48

Pamela Moody heard the engine as the truck approached. Thought she was dreaming it at first, hearing things in the wind, which was starting to gust again. She was weak and probably delirious, inventing things. There’d been no noise on that road above her all day. Why should anyone show up now?

But it was an engine all right, low and steady, and Pam listened to it get louder above her, heading up and into the mountains. She’d made it another twenty, twenty-five feet up the side of the ravine, numbingly slow and excruciatingly painful, checking back down on the wolf every few inches, hoping he hadn’t noticed her yet.

He hadn’t. But the lip of the ravine was still fifteen feet above her, and night was closing in fast. If the wolf didn’t get her, the cold would, and Pam knew if she didn’t make the top of the ravine, whoever was behind the wheel of that truck would drive right past her, keep going, one last, cruel joke at her expense, one last Fuck you! Sincerely, The World.

Pam climbed. The engine approached, its sound a crescendo. She could hear the snow crunching under the truck’s tires, could even see the beams from the headlights above her, where they passed over the lip of the ravine and into the abyss beyond.

She was ten feet from the top. She might as well have been a mile. The truck didn’t see her. The headlights didn’t catch her. The truck drove right past, and it didn’t slow down.

She wanted to call out. Get the driver’s attention somehow. Scream. She crawled faster, as fast as her body would let her. She wasn’t fast enough. Wasn’t close enough. Even if she cried for help, the driver would never hear her.

Pam listened as the truck’s engine dwindled to silence. Wiped the blood from her palms, warmed her hands in her coat. So close; she’d been so close.

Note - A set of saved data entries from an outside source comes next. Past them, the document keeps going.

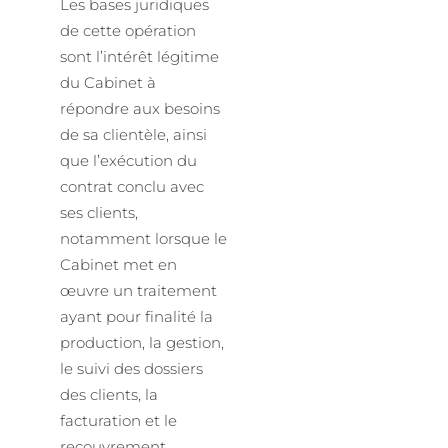
Les bases juridiques
de cette opération
sont l’intérêt légitime
du Cabinet à
répondre aux besoins
de sa clientèle, ainsi
que l’exécution du
contrat conclu avec
ses clients,
notamment lorsque le
Cabinet met en
œuvre un traitement
ayant pour finalité la
production, la gestion,
le suivi des dossiers
des clients, la
facturation et le
recouvrement.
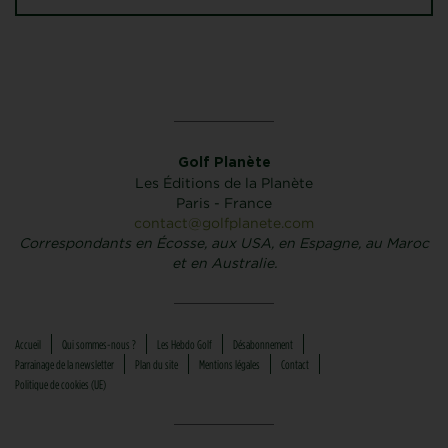
Golf Planète
Les Éditions de la Planète
Paris - France
contact@golfplanete.com
Correspondants en Écosse, aux USA, en Espagne, au Maroc
et en Australie.
Accueil
Qui sommes-nous ?
Les Hebdo Golf
Désabonnement
Parrainage de la newsletter
Plan du site
Mentions légales
Contact
Politique de cookies (UE)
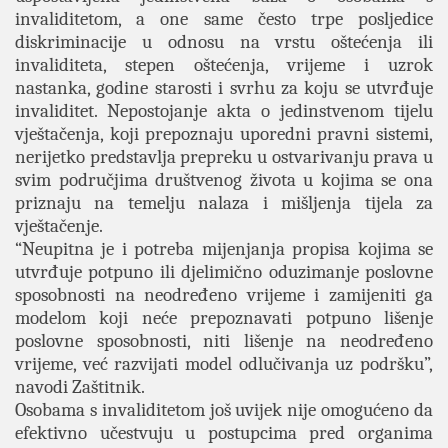
invaliditetom, a one same često trpe posljedice
diskriminacije u odnosu na vrstu oštećenja ili
invaliditeta, stepen oštećenja, vrijeme i uzrok
nastanka, godine starosti i svrhu za koju se utvrđuje
invaliditet. Nepostojanje akta o jedinstvenom tijelu
vještačenja, koji prepoznaju uporedni pravni sistemi,
nerijetko predstavlja prepreku u ostvarivanju prava u
svim područjima društvenog života u kojima se ona
priznaju na temelju nalaza i mišljenja tijela za
vještačenje.
“Neupitna je i potreba mijenjanja propisa kojima se
utvrđuje potpuno ili djelimično oduzimanje poslovne
sposobnosti na neodređeno vrijeme i zamijeniti ga
modelom koji neće prepoznavati potpuno lišenje
poslovne sposobnosti, niti lišenje na neodređeno
vrijeme, već razvijati model odlučivanja uz podršku”,
navodi Zaštitnik.
Osobama s invaliditetom još uvijek nije omogućeno da
efektivno učestvuju u postupcima pred organima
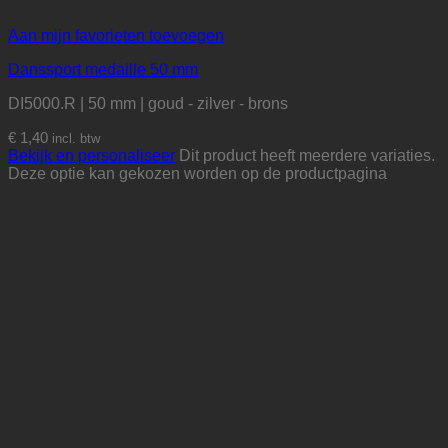
Aan mijn favorieten toevoegen
Danssport medaille 50 mm
DI5000.R | 50 mm | goud - zilver - brons
€
1,40
incl. btw
Bekijk en personaliseer
Dit product heeft meerdere variaties.
Deze optie kan gekozen worden op de productpagina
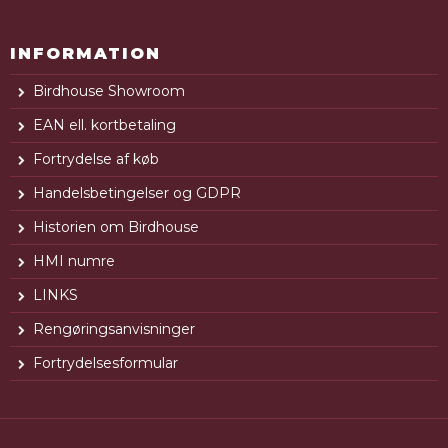
INFORMATION
Birdhouse Showroom
EAN ell. kortbetaling
Fortrydelse af køb
Handelsbetingelser og GDPR
Historien om Birdhouse
HMI numre
LINKS
Rengøringsanvisninger
Fortrydelsesformular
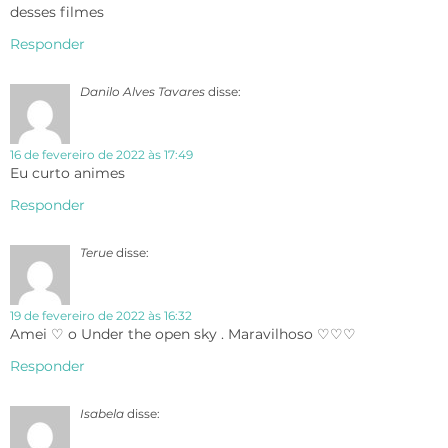
desses filmes
Responder
Danilo Alves Tavares
disse:
16 de fevereiro de 2022 às 17:49
Eu curto animes
Responder
Terue
disse:
19 de fevereiro de 2022 às 16:32
Amei ♡ o Under the open sky . Maravilhoso ♡♡♡
Responder
Isabela
disse:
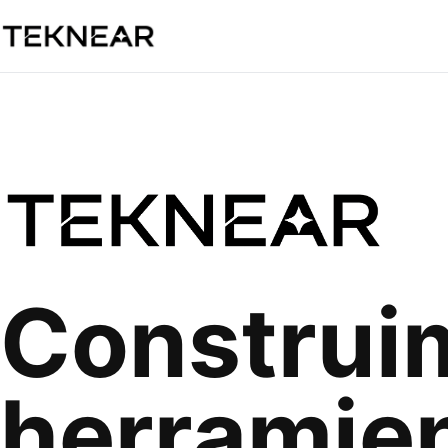
Construi
herramie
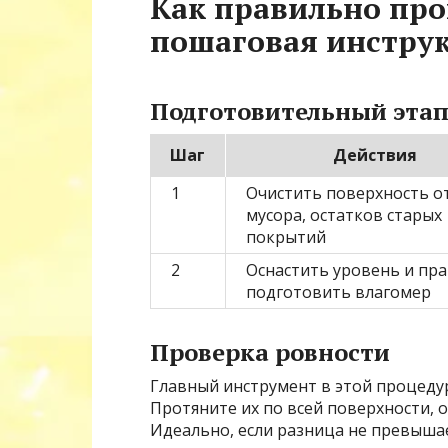
Как правильно про
пошаговая инстру
Подготовительный эта
Шаг
Действия
1
Очистить поверхность о
мусора, остатков старых
покрытий
2
Оснастить уровень и пра
подготовить влагомер
Проверка ровности
Главный инструмент в этой процеду
Протяните их по всей поверхности,
Идеально, если разница не превышае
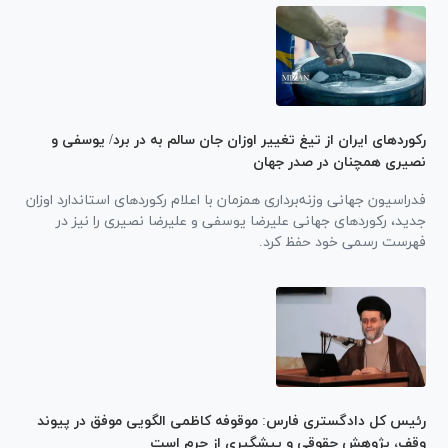
رکورد‌های ایران از تیغ تغییر اوزان جان سالم به در برد/ یوسفی و
نصیری همچنان در صدر جهان
فدراسیون جهانی وزنه‌برداری همزمان با اعلام رکورد‌های استاندارد اوزان
جدید، رکورد‌های جهانی علیرضا یوسفی و علیرضا نصیری را نیز در
فهرست رسمی خود حفظ کرد.
رئیس کل دادگستری فارس: موقوفه کاظمی الگویی موفق در پیوند
وقف، پژوهش حقوقی و پیشگیری از جرم است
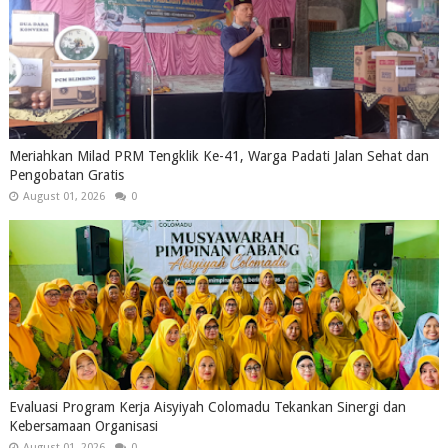
Meriahkan Milad PRM Tengklik Ke-41, Warga Padati Jalan Sehat dan
Pengobatan Gratis
August 01, 2026
0
Evaluasi Program Kerja Aisyiyah Colomadu Tekankan Sinergi dan
Kebersamaan Organisasi
August 01, 2026
0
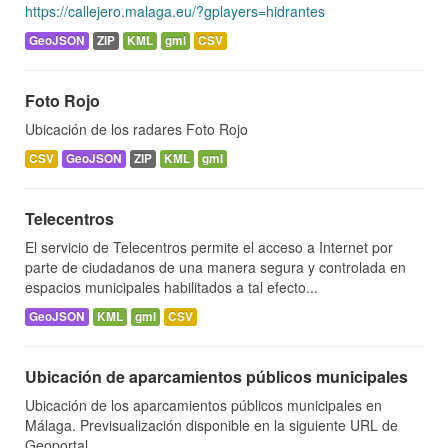
https://callejero.malaga.eu/?gplayers=hidrantes
GeoJSON
ZIP
KML
gml
CSV
Foto Rojo
Ubicación de los radares Foto Rojo
CSV
GeoJSON
ZIP
KML
gml
Telecentros
El servicio de Telecentros permite el acceso a Internet por
parte de ciudadanos de una manera segura y controlada en
espacios municipales habilitados a tal efecto...
GeoJSON
KML
gml
CSV
Ubicación de aparcamientos públicos municipales
Ubicación de los aparcamientos públicos municipales en
Málaga. Previsualización disponible en la siguiente URL de
Geoportal...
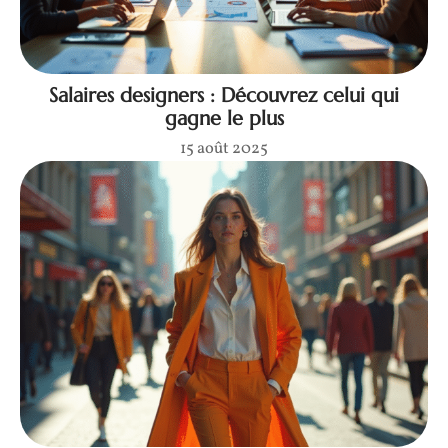
Salaires designers : Découvrez celui qui
gagne le plus
15 août 2025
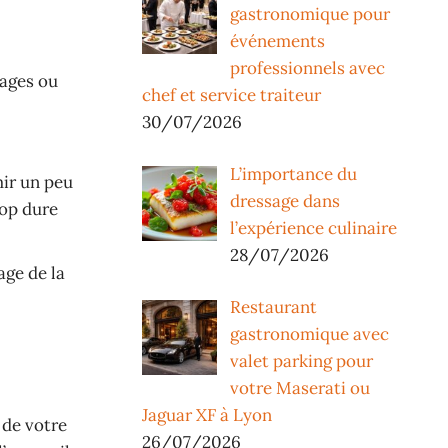
gastronomique pour
événements
professionnels avec
lages ou
chef et service traiteur
30/07/2026
L’importance du
mir un peu
dressage dans
rop dure
l’expérience culinaire
28/07/2026
age de la
Restaurant
gastronomique avec
valet parking pour
votre Maserati ou
Jaguar XF à Lyon
de votre
26/07/2026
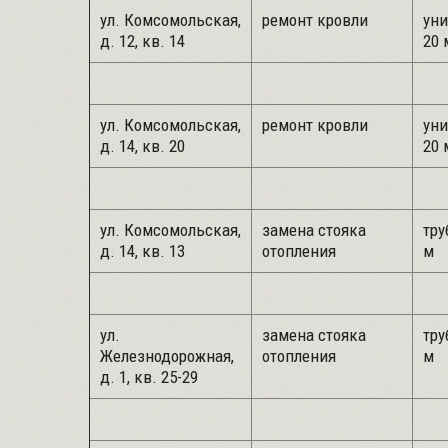
ул. Комсомольская,
ремонт кровли
уни
д. 12, кв. 14
20 
ул. Комсомольская,
ремонт кровли
уни
д. 14, кв. 20
20 
ул. Комсомольская,
замена стояка
тру
д. 14, кв. 13
отопления
м
ул.
замена стояка
тру
Железнодорожная,
отопления
м
д. 1, кв. 25-29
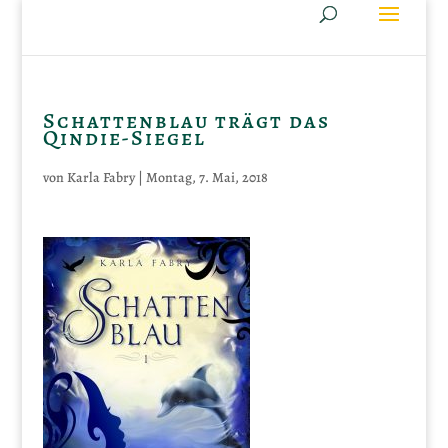
Schattenblau trägt das
Qindie-Siegel
von
Karla Fabry
|
Montag, 7. Mai, 2018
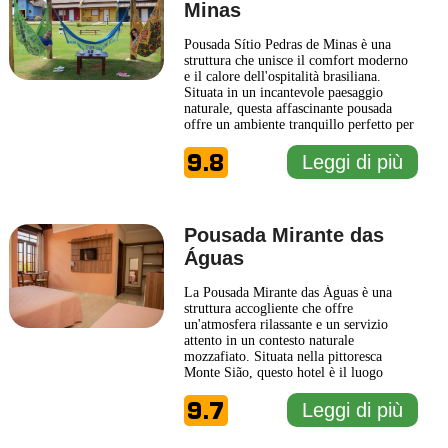
Minas
Pousada Sítio Pedras de Minas è una
struttura che unisce il comfort moderno
e il calore dell'ospitalità brasiliana.
Situata in un incantevole paesaggio
naturale, questa affascinante pousada
offre un ambiente tranquillo perfetto per
una fuga rilassante. Gli ospiti possono
9.8
godere di un'atmosfera intima e
Leggi di più
accogliente, rendendo il soggiorno
un'esperienza memorabile. La Pousada
Sítio Pedras de Minas dispone
... Leggi
di più
Pousada Mirante das
Águas
La Pousada Mirante das Águas è una
struttura accogliente che offre
un'atmosfera rilassante e un servizio
attento in un contesto naturale
mozzafiato. Situata nella pittoresca
Monte Sião, questo hotel è il luogo
ideale per coloro che cercano una fuga
9.7
dalla routine quotidiana. Immerso nel
Leggi di più
verde, la Pousada è circondata da
splendidi paesaggi e offre ospitalità di
1 km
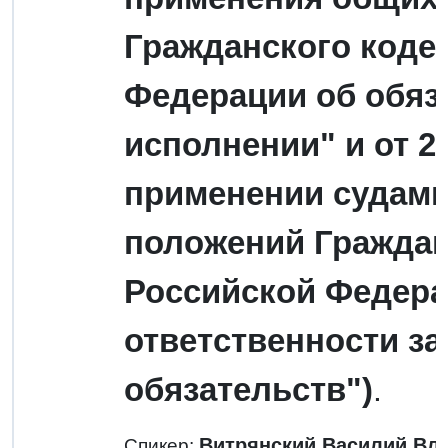
Гражданского коде
Федерации об обяза
исполнении" и от 2
применении судами
положений Граждан
Российской Федера
ответственности з
обязательств")
.
Витрянский Василий В
Спикер:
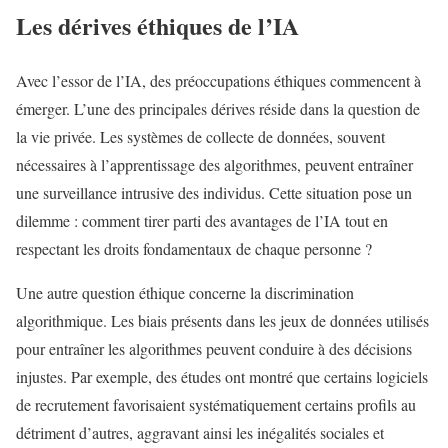
Les dérives éthiques de l’IA
Avec l’essor de l’IA, des préoccupations éthiques commencent à
émerger. L’une des principales dérives réside dans la question de
la vie privée. Les systèmes de collecte de données, souvent
nécessaires à l’apprentissage des algorithmes, peuvent entraîner
une surveillance intrusive des individus. Cette situation pose un
dilemme : comment tirer parti des avantages de l’IA tout en
respectant les droits fondamentaux de chaque personne ?
Une autre question éthique concerne la discrimination
algorithmique. Les biais présents dans les jeux de données utilisés
pour entraîner les algorithmes peuvent conduire à des décisions
injustes. Par exemple, des études ont montré que certains logiciels
de recrutement favorisaient systématiquement certains profils au
détriment d’autres, aggravant ainsi les inégalités sociales et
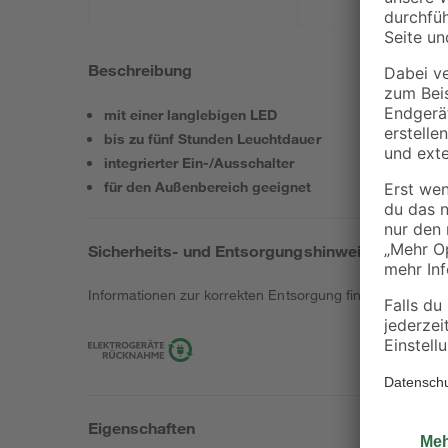
Beschreibung
mit einer langlebigen LED
bis zu fünf Stunden Leuchtdauer
integrierter Ein-/Ausschalter
für den Außenbereich geeignet
Sicherheits- und Entsorgungshinweise
Informationen zur korrekten Entsorgung findest du
hier
.
Eigenschaften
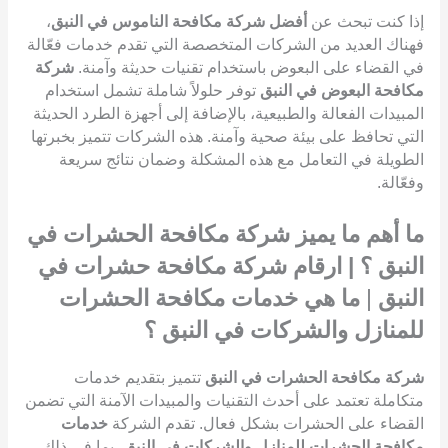
إذا كنت تبحث عن
أفضل شركة مكافحة الناموس في النبق
،
فهناك العديد من الشركات المتخصصة التي تقدم خدمات فعّالة
في القضاء على البعوض باستخدام تقنيات حديثة وآمنة.
شركة
مكافحة البعوض في النبق
توفر حلولاً شاملة تشمل استخدام
المبيدات الفعالة والطبيعية، بالإضافة إلى أجهزة الطرد الحديثة
التي تحافظ على بيئة صحية وآمنة. هذه الشركات تتميز بخبرتها
الطويلة في التعامل مع هذه المشكلة وضمان نتائج سريعة
وفعّالة.
ما أهم ما يميز شركة مكافحة الحشرات في
النبق ؟ | ارقام شركة مكافحة حشرات في
النبق
|
ما هي خدمات مكافحة الحشرات
للمنازل والشركات في النبق ؟
شركة مكافحة الحشرات في النبق
تتميز بتقديم خدمات
متكاملة تعتمد على أحدث التقنيات والمبيدات الآمنة التي تضمن
القضاء على الحشرات بشكل فعال. تقدم الشركة
خدمات
مكافحة الحشرات للمنازل والشركات في النبق
، بما في ذلك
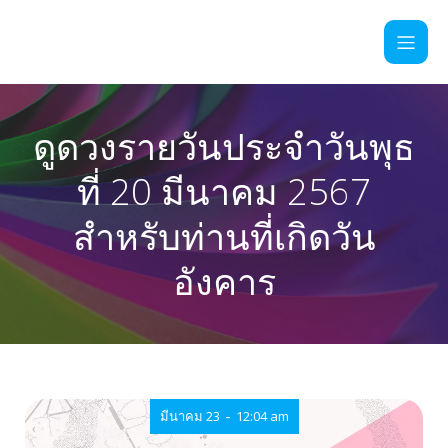
ดูดวงรายวันประจำวันพุธ
ที่ 20 มีนาคม 2567
สำหรับท่านที่เกิดวัน
อังคาร
-
มีนาคม 23
12:04 am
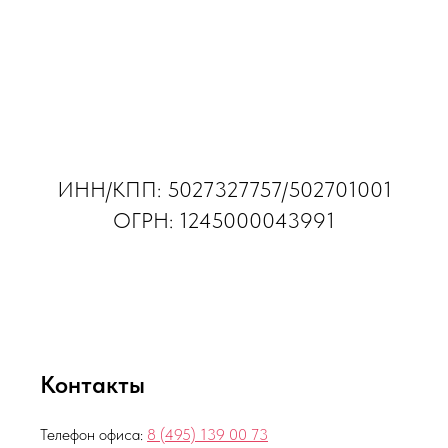
ИНН/КПП: 5027327757/502701001
ОГРН: 1245000043991
Контакты
Телефон офиса:
8 (495)
139 00 73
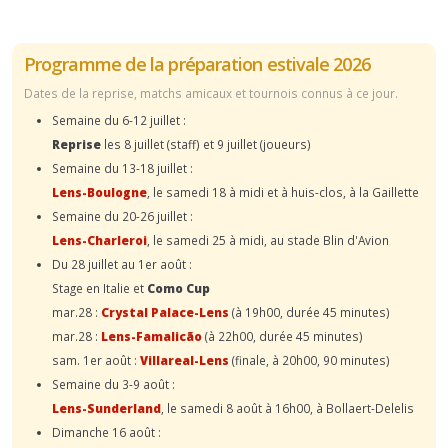
Programme de la préparation estivale 2026
Dates de la reprise, matchs amicaux et tournois connus à ce jour.
Semaine du 6-12 juillet :
Reprise
les 8 juillet (staff) et 9 juillet (joueurs)
Semaine du 13-18 juillet :
Lens-Boulogne
, le samedi 18 à midi et à huis-clos, à la Gaillette
Semaine du 20-26 juillet :
Lens-Charleroi
, le samedi 25 à midi, au stade Blin d'Avion
Du 28 juillet au 1er août :
Stage en Italie et
Como Cup
mar.28 :
Crystal Palace-Lens
(à 19h00, durée 45 minutes)
mar.28 :
Lens-Famalicão
(à 22h00, durée 45 minutes)
sam. 1er août :
Villareal-Lens
(finale, à 20h00, 90 minutes)
Semaine du 3-9 août :
Lens-Sunderland
, le samedi 8 août à 16h00, à Bollaert-Delelis
Dimanche 16 août :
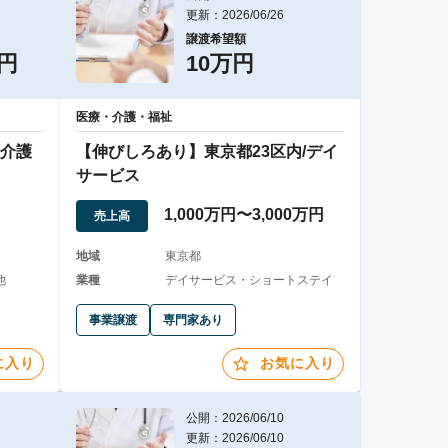
更新：2026/06/26
譲渡希望額
万円
10万円
医療・介護・福祉
介護
【伸びしろあり】東京都23区内/デイ
サービス
1,000万円〜3,000万円
売上高
地域
東京都
他
業種
デイサービス・ショートステイ
事業譲渡
専門家あり
に入り
お気に入り
公開：2026/06/10
更新：2026/06/10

She’d been stupid to even get her hopes up.

Then Pam heard something behind her. Felt something, more like, some primal instinct. She rolled over slightly, turned to look back down the ravine, where the wolf was still prowling around at the bottom, nearly invisible now in the shadows.

But he’d stopped moving. He was standing stock-still, his nose in the air, and Pam knew he’d picked up her trail. She watched, paralyzed with horror, as he scanned the wall of the ravine with his eyes, as those eyes fell on her, huddled against the rock.

Pam didn’t breathe. Didn’t move. It didn’t matter. The wolf eyed her for an eternity. Then he put his nose down, sniffed at her trail, and started across the ravine toward her little path.